===== BAGIAN DOKUMEN

Aku tak sempat merasa asing diantara mereka, bukan karena tak ada waktu, tapi karena sebelum aku mencoba mengakrabkan diri, mereka lebih dulu merangkulku. Jangankan sungkan untuk mengajak bercanda, baru berniat untuk memulainya saja mereka sudah lebih dulu menggoda. Aku mendapat banyak ilmu tanpa harus bertemu! Belum bertemu saja aku jatuh cinta, apalagi jika kesempatan itu ada?! Ijinkan aku terus menjadi pembelajar yang baik, yang bisa dengan tulus seperti kalian dalam berbuat kebaikan, yang sama-sama berharap untuk mengikis pamrih di setiap perbuatan, yang tetap menjalankan prioritas tanpa mencurangi berbagai kepentingan, dan yang rela mengurangi banyak waktu istirahat untuk menjalankan hal berharga lainnya.

==========
===== DATA BERIKUT

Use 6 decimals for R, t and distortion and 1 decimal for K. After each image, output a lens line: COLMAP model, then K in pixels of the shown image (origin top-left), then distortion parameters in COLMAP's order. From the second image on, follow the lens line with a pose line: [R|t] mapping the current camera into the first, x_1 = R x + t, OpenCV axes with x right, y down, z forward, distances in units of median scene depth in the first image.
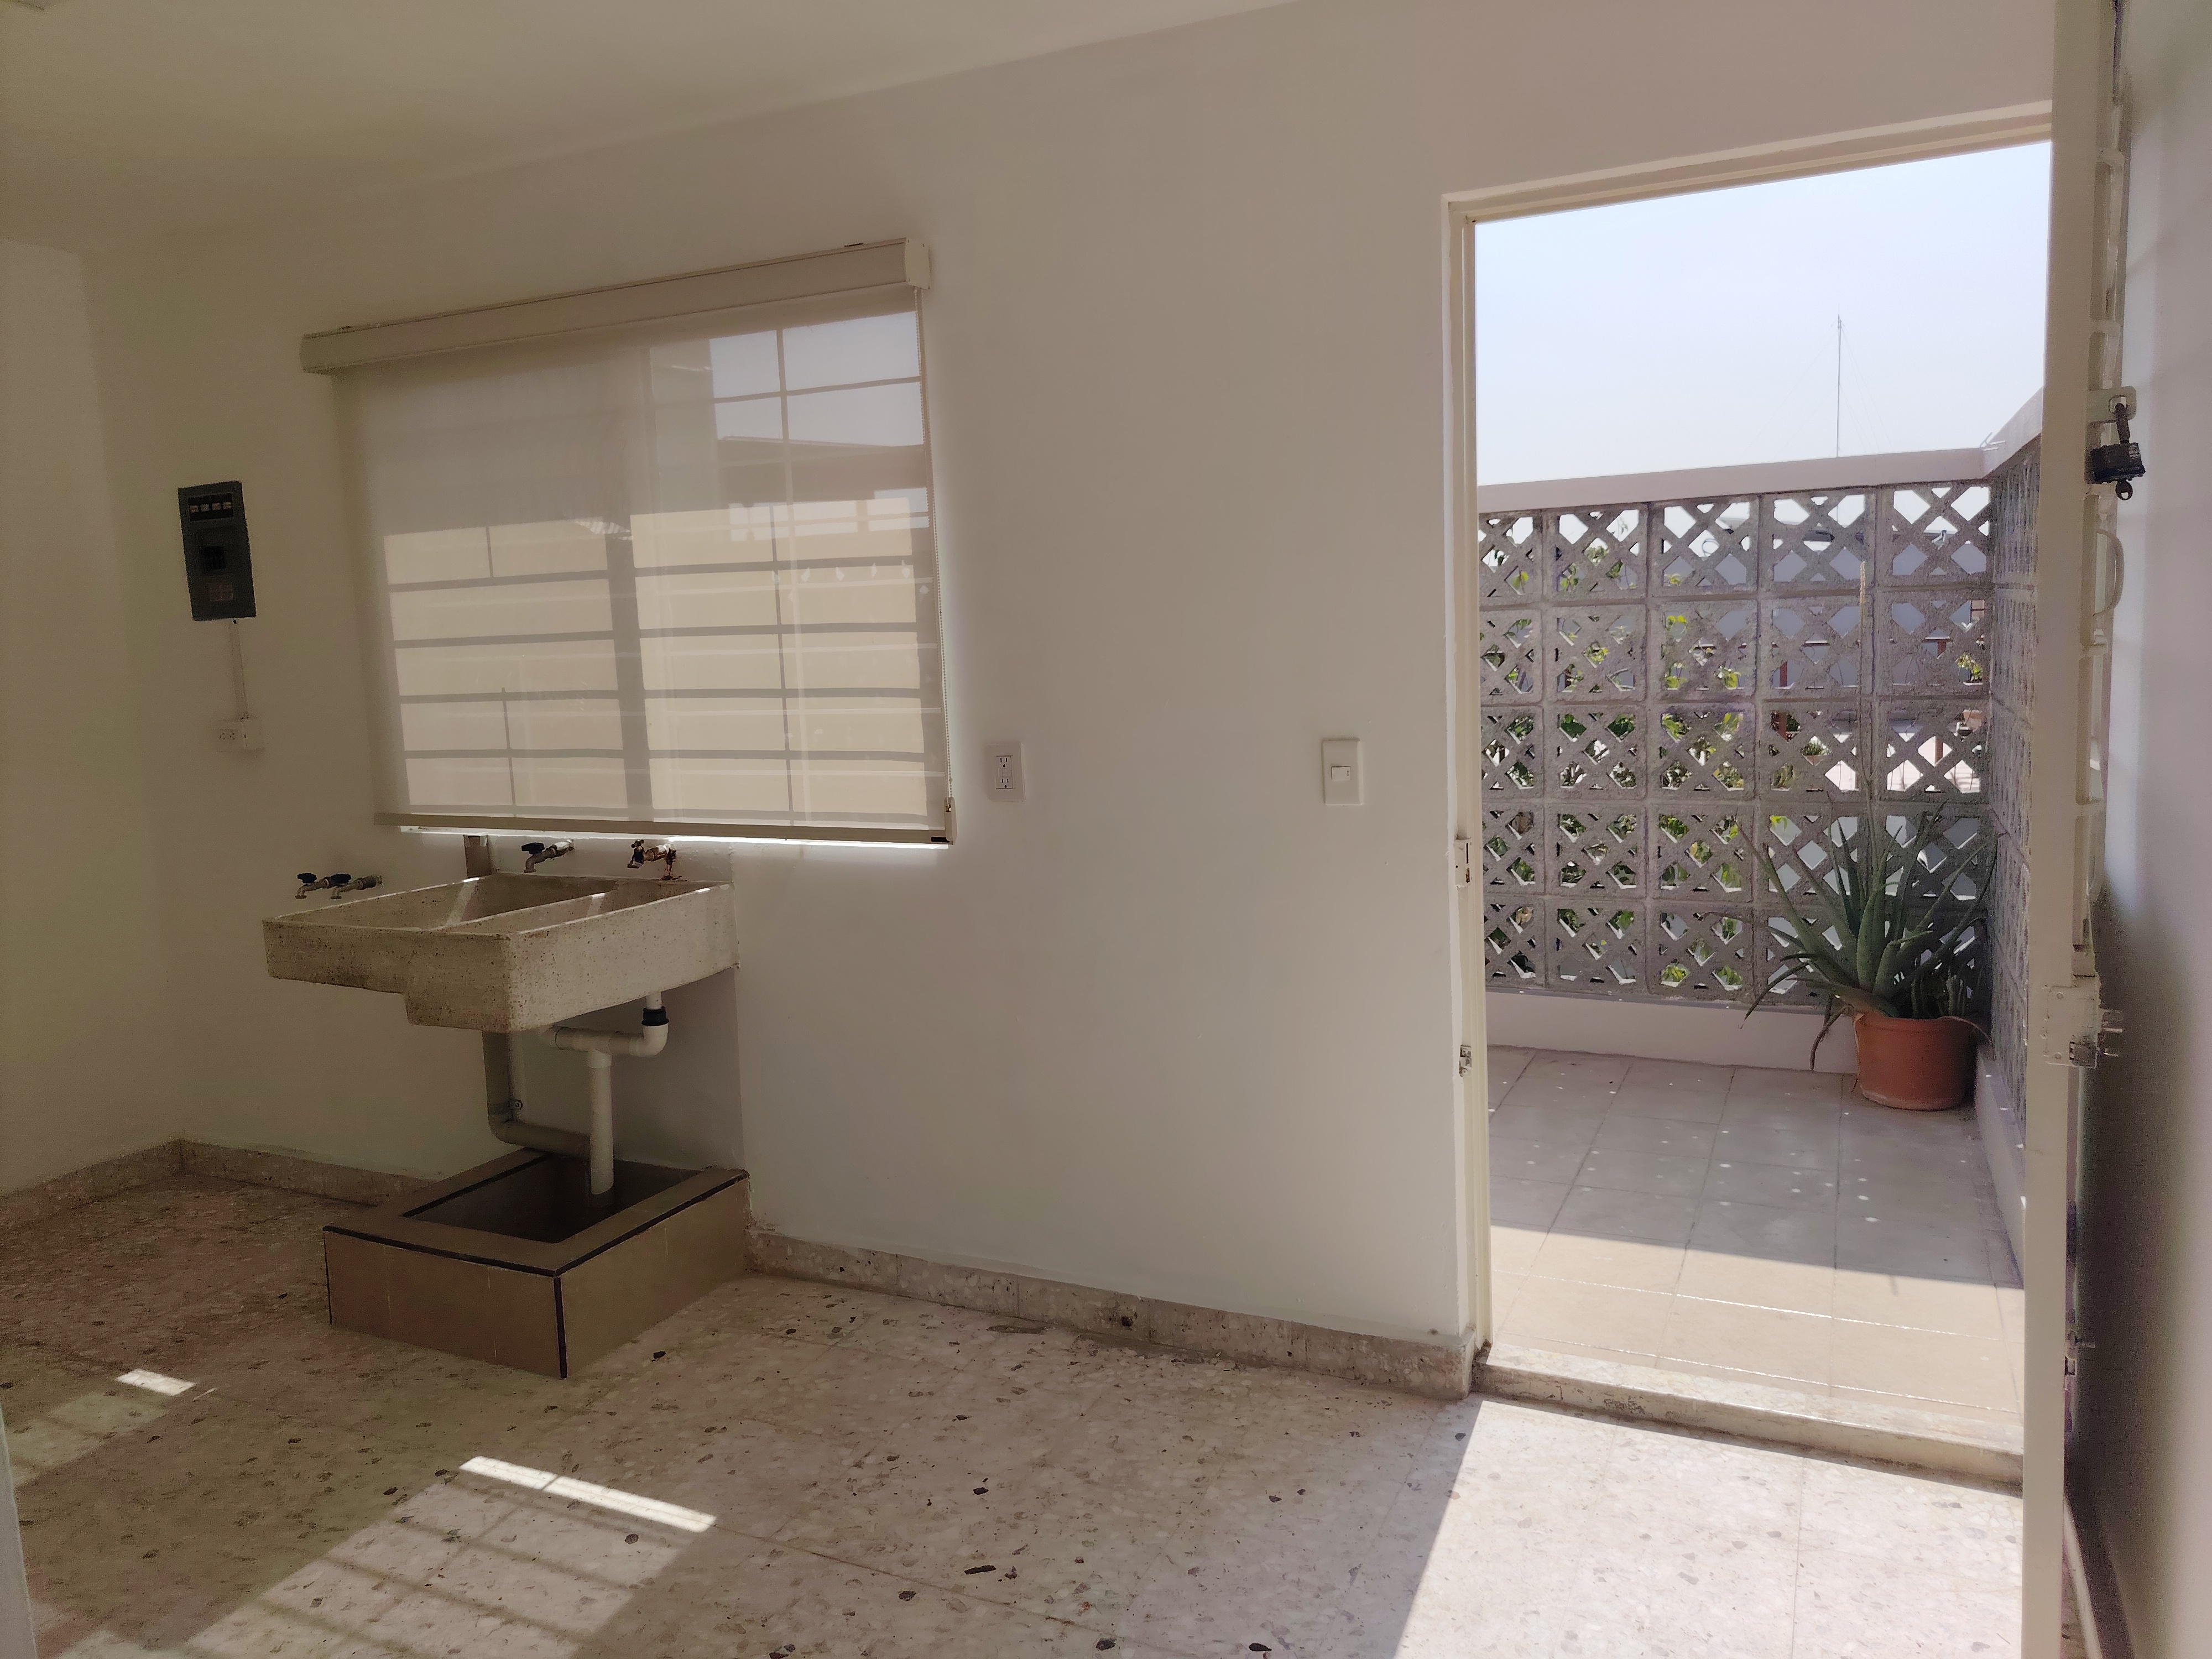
lens RADIAL K [[1553.2, 0, 1103.2], [0, 1553.2, 819.4], [0, 0, 1]] dist [0.044483, -0.044456]
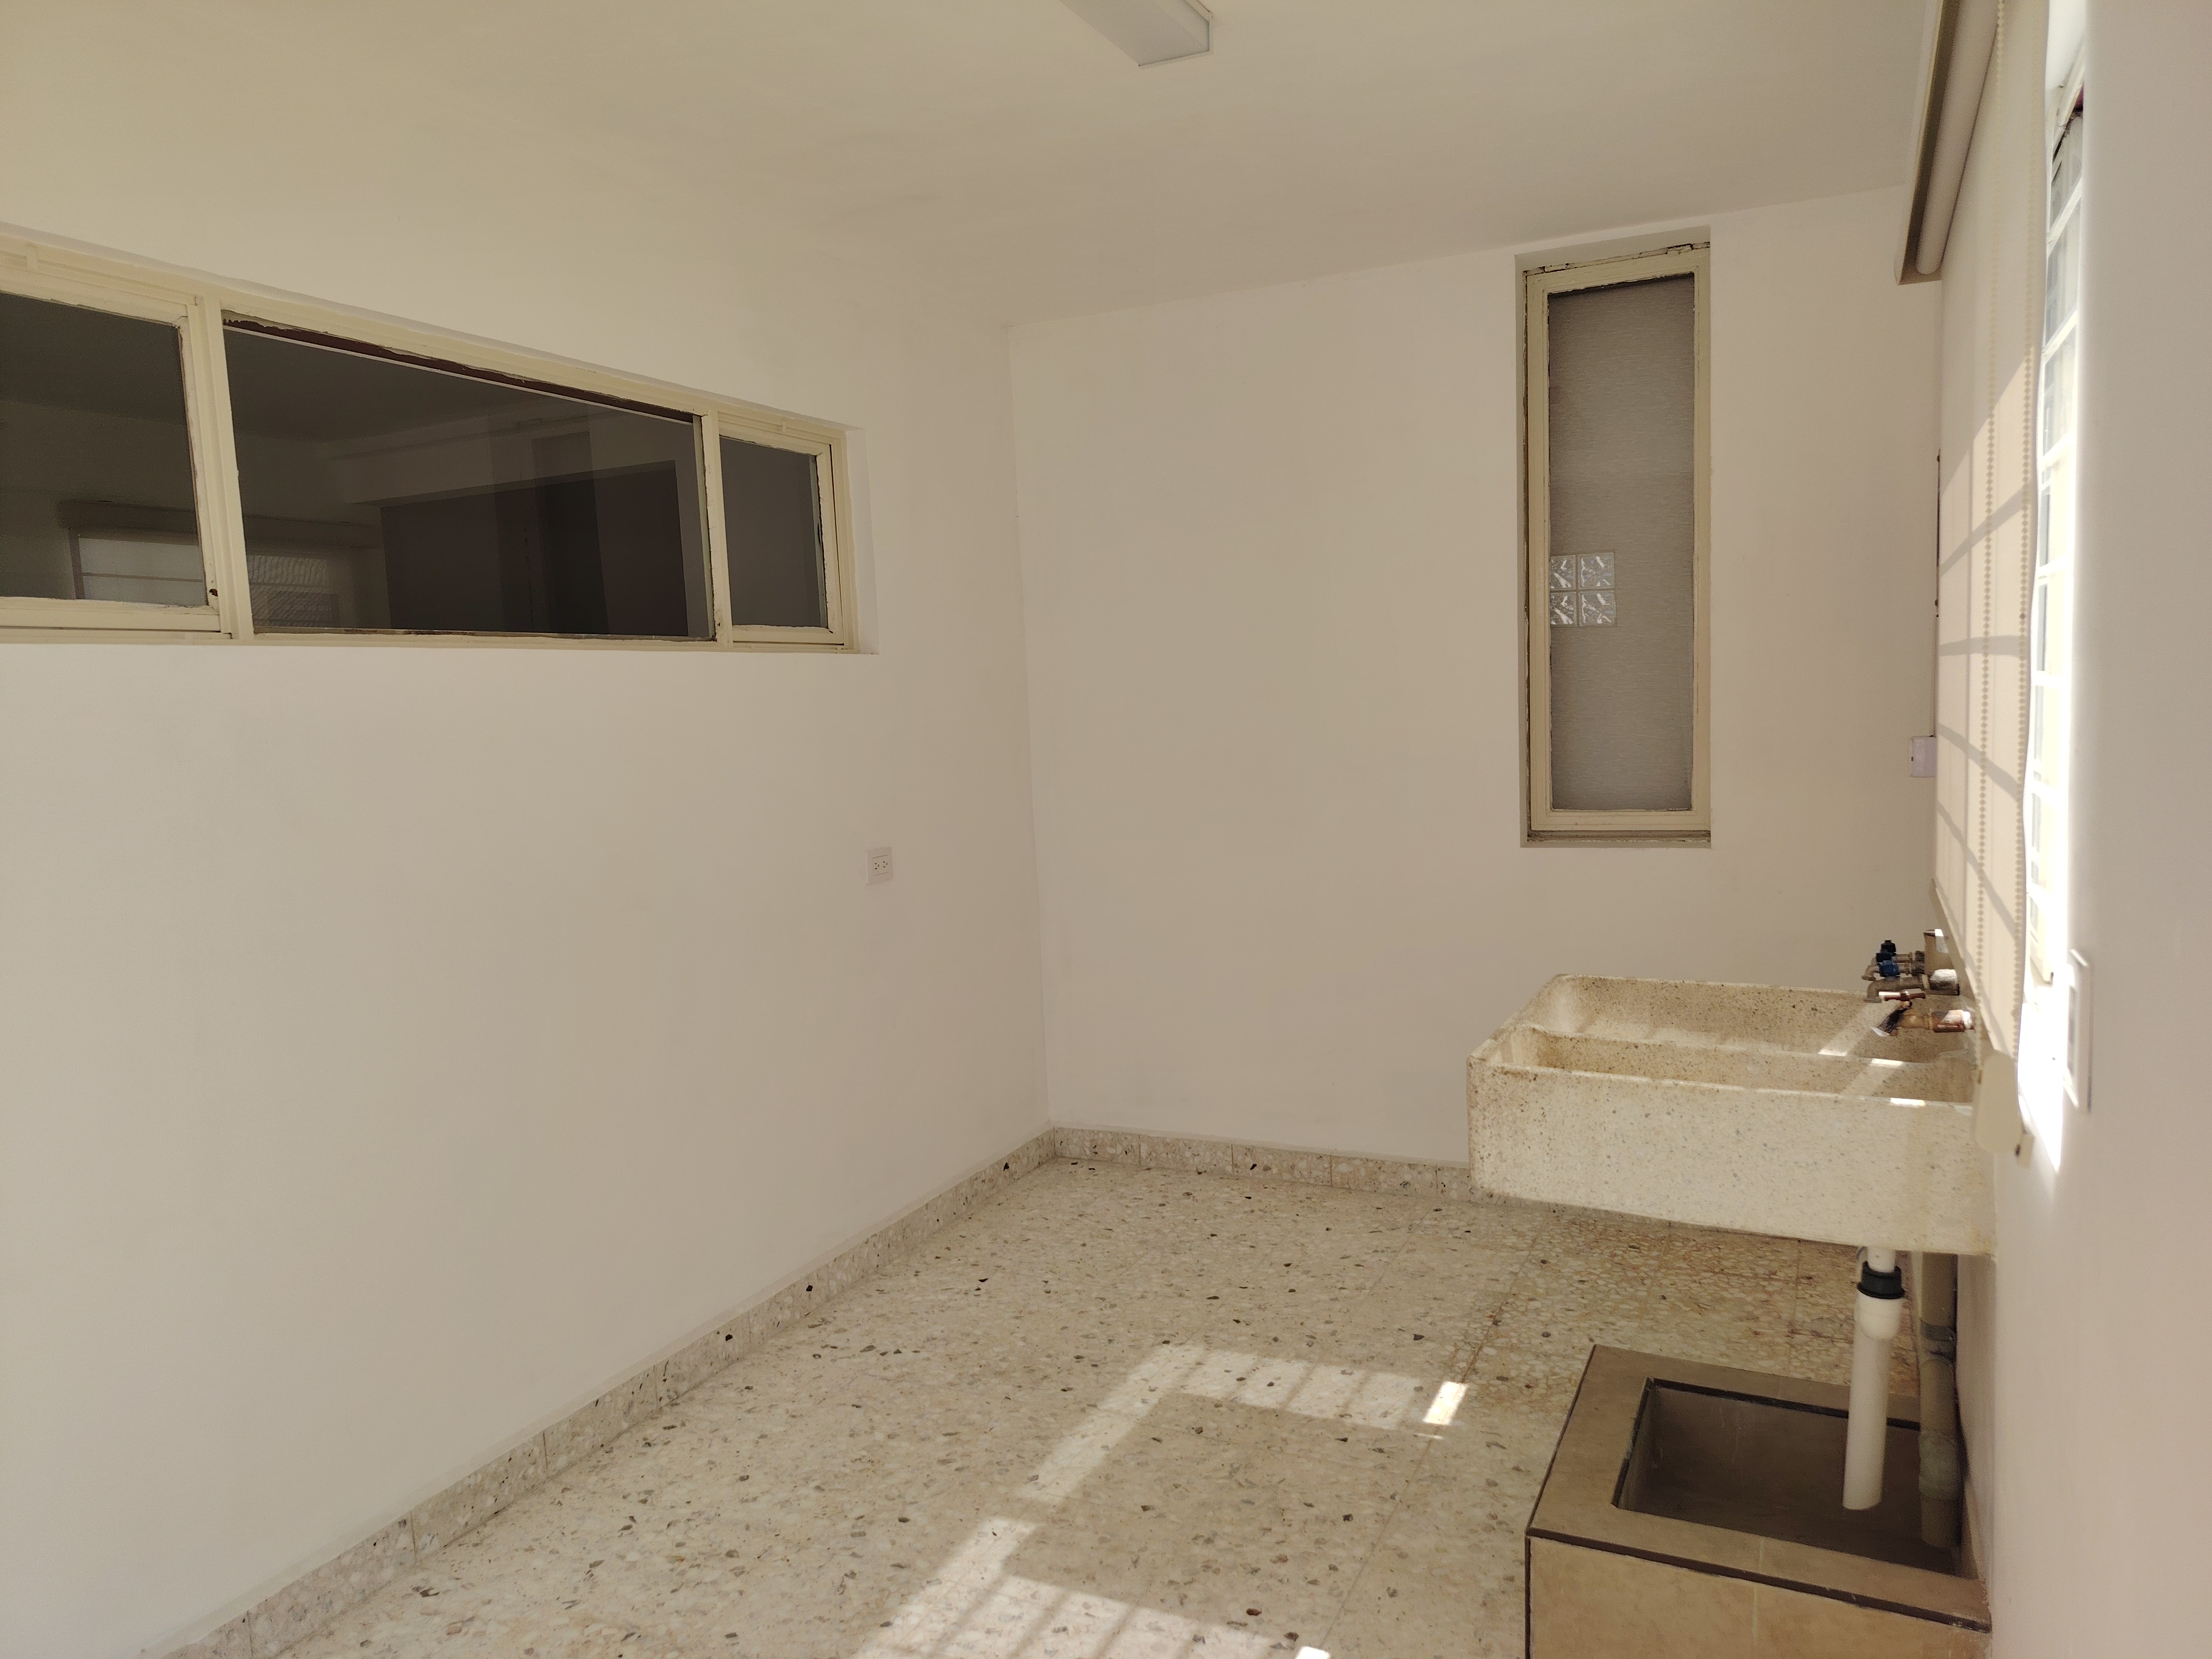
lens RADIAL K [[1553.2, 0, 1100.8], [0, 1553.2, 833.5], [0, 0, 1]] dist [0.044483, -0.044456]
pose [[-0.002338, 0.139822, -0.990174, 0.343333], [-0.092261, 0.985923, 0.139439, -0.120597], [0.995732, 0.091681, 0.010595, 0.781931]]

==========

TELUSURI MATERI:
(A) Jawablah pertanyaan berikut berdasarkan bagian dokumen.
(i) Mengapa tokoh aku tidak sempat merasa asing di antara mereka?
(ii) Apa yang didapat tokoh aku tanpa harus bertemu?
(iii) Waktu apa yang rela dikurangi untuk menjalankan hal berharga lainnya?
(B) Tuliskan kembali dari bagian dokumen seluruh teks mulai dari "Aku tak sempat" hingga "hal berharga lainnya.", tanpa mengubah apa pun.

JAWABAN TIAP TUGAS:
(A)
(i) Sebelum tokoh aku mencoba mengakrabkan diri, mereka lebih dulu merangkulnya.
(ii) Banyak ilmu.
(iii) Banyak waktu istirahat.

(B)
Aku tak sempat merasa asing diantara mereka, bukan karena tak ada waktu, tapi karena sebelum aku mencoba mengakrabkan diri, mereka lebih dulu merangkulku. Jangankan sungkan untuk mengajak bercanda, baru berniat untuk memulainya saja mereka sudah lebih dulu menggoda. Aku mendapat banyak ilmu tanpa harus bertemu! Belum bertemu saja aku jatuh cinta, apalagi jika kesempatan itu ada?! Ijinkan aku terus menjadi pembelajar yang baik, yang bisa dengan tulus seperti kalian dalam berbuat kebaikan, yang sama-sama berharap untuk mengikis pamrih di setiap perbuatan, yang tetap menjalankan prioritas tanpa mencurangi berbagai kepentingan, dan yang rela mengurangi banyak waktu istirahat untuk menjalankan hal berharga lainnya.